In her first season as Artistic Director of the Gate Theatre, Ellen McDougall puts women centre-stage by choosing a modern-day Greek tragedy with a female character experiencing a full-throttle domestic crisis.

Suzy Storck

The Gate Theatre Notting Hill

In her first season as Artistic Director of the Gate Theatre, Ellen McDougall puts women centre-stage by choosing a modern-day Greek tragedy with a female character experiencing a full-throttle domestic crisis.

While Magali Mougel’s expressionist-existential play about crippling post-natal depression and physical abuse could be off-puttingly bleak and niche, this striking piece finds its perfect rhythm in French director Jean-Pierre Baro’s haunting production. Like the storm that threatens to break on the devastating evening Suzy Storck gazes out of her kitchen window, lost to soul-destroying drudgery, the violent emotions expressed produce their own electrifying shock waves.

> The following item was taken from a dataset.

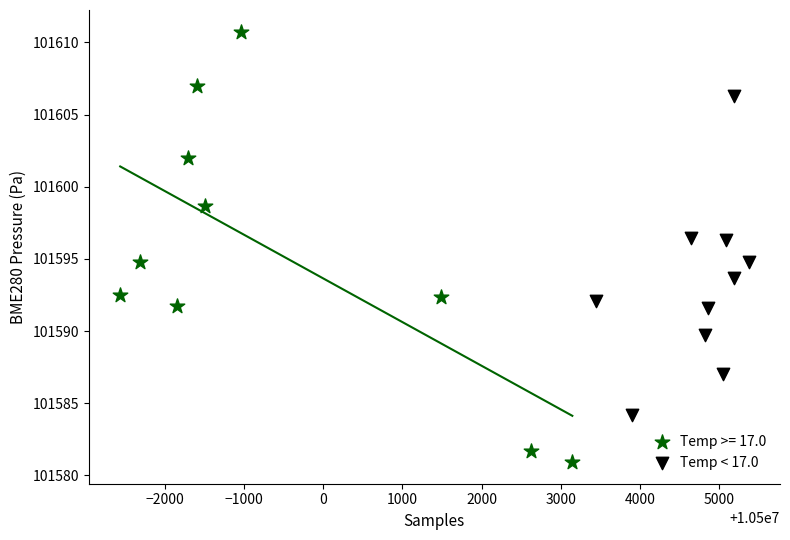

Which series contains the lowest Y value?

Temp >= 17.0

Mougel’s text, here translated with impressive clarity by Chris Campbell, ripples with literary allusions: mainly Greek tragedy but also folklore and myth. Suzy is in part a modern-day Yerma who repeatedly questions how motherhood has trapped her. She hates her life. Did she choose to have children or was it her passive response to Hans’ courtship – delicately portrayed through spare scenes set at the chicken factory where the two meet – that provides a more accurate explanation of the disastrous turning point. Or perhaps Suzy’s controlling mother [played with fierce violence and razor-sharp comic timing by Kate Duchene] is to blame. Certainly Suzy’s memory, stultified though routine, is not reliable – a fact that crystallizes with devastating consequences when she neglects her three children. The inspired set has flashes of vivid colour that shine light through the fug. Multiple toys litter the white, anodyne floor. A disturbing projection of a decaying body of an animal is sparingly used. When Suzy turns up for an interview at a children’s clothes shop she attempts to project commitment by wearing fuschia stilettos.

As Suzy, Caoilfhionn Dunne breaks your heart and Jonah Russell as Hans walks a tightrope of righteous self-pity. Theo Solomon as the Chorus morphs between secondary players with chilling confidence as the tragedy unfolds. Alienation is everywhere in this world and the fourth wall breaks down repeatedly. Suzy and Hans protest to the audience they are uncultivated people so why should their story matter. It really does. A singular play: go - don’t keep your distance.